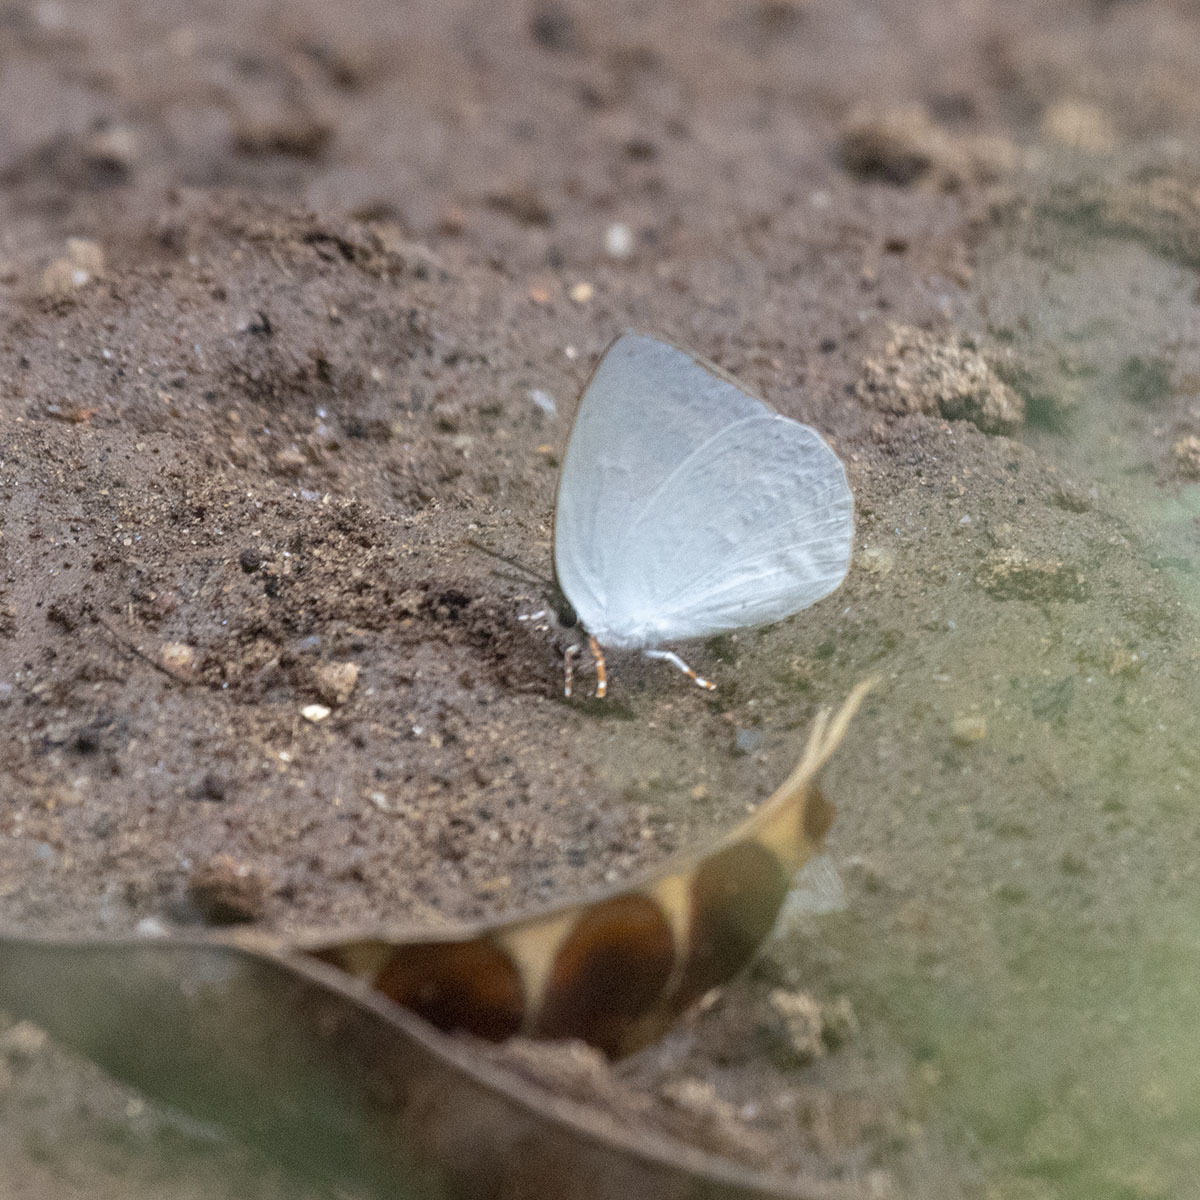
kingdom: Animalia
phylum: Arthropoda
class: Insecta
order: Lepidoptera
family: Lycaenidae
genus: Curetis
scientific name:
▬▬▬▬▬▬
TASK DIRECTIONS
Reproduce the lines above word for word, leaving out the pictures.

EXPECTED ANSWER
kingdom: Animalia
phylum: Arthropoda
class: Insecta
order: Lepidoptera
family: Lycaenidae
genus: Curetis
scientific name:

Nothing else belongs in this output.